# where to buy?



## deathnote (May 27, 2009)

Hi,i am new to this forum n new to betta,I dun knw izit the rite forum to ask here.Btw Any one care to update me where can i buy a betta with special colour , gaint betta or those full moon betta? tks...


----------



## crowntail lover (Apr 25, 2009)

www.aquabid.com


----------



## deathnote (May 27, 2009)

i mean which place can i buy a betta in spore nt deal in website.tks


----------



## Campbell (Apr 12, 2009)

I can't really understand your last post, but crowntail is right. You aren't going to find bettas like that in 99% of petstores.


----------



## dramaqueen (Jul 7, 2008)

What is spore?


----------



## 1077 (Apr 16, 2008)

I believe original poster is wanting to know what STORES possibly carry the different varieties as opposed to online shopping.
Best guess would be to frequent the fish stores available in their particular area. If there are some or one local store,, perhaps they would be willing to order the fish for you ,depending many times,, on how much buisness you do with them.


----------



## BettaSquirt (Jun 2, 2009)

deathnote said:


> Hi,i am new to this forum n new to betta,I dun knw izit the rite forum to ask here.Btw Any one care to update me where can i buy a betta with special colour , gaint betta or those full moon betta? tks...
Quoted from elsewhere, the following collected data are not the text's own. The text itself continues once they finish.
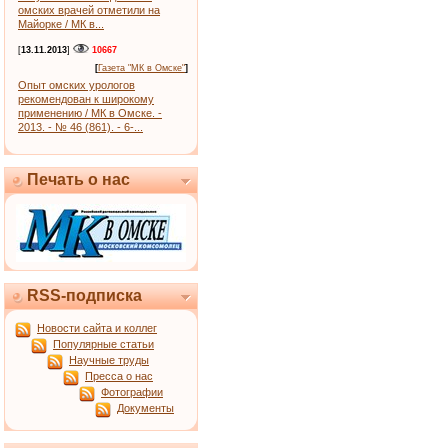
омских врачей отметили на
Майорке / МК в...
[
13.11.2013
]
10667
[
Газета "МК в Омске"
]
Опыт омских урологов
рекомендован к широкому
применению / МК в Омске. -
2013. - № 46 (861). - 6-...
Печать о нас
RSS-подписка
Новости сайта и коллег
Популярные статьи
Научные труды
Пресса о нас
Фотографии
Документы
I beileve that you can get good bettas at Petco. At mine they have alot of types of them. Like pretty crowntails, veiltails, halfmoon, etc. 
I hope that helps!


----------



## LaniBaby (Apr 14, 2009)

it's tough to find anything other than veiltails at petco/petsmart. sometimes they have crown tails, but it's REALLY rare to find halfmoons or anything else. Halfmoons, from what i've heard, are a lot more sensitive than veiltails, too, so they probably woudln't last long in the conditions those stores are known to keep their bettas in...


----------



## jonnylaw37 (May 23, 2009)

dramaqueen said:


> What is spore?


spore=store



deathnote said:


> i mean which place can i buy a betta in spore nt deal in website.tks


 The best luck I have found with good looking Bettas has been at PetSmart, but that is just in my area. I haven't found any Private breeders, but that is the best place to find them, I think. It all just depends on where you live and what stores are around. Try all of your local petshops.


----------



## Luchi (May 20, 2009)

You should just go shop around at your pet stores. Most of the time, even if you don't find an extremely colorful one, once you nurse him back to proper health and take care of them your fish will be beautiful. Plus, you should look for personality. Once you do that, you'll most likely know which fish is right for you just by it's character!


----------



## MrVampire181 (May 12, 2009)

PetCo has all of them 

I'm breeding some of those giant bettas right now


----------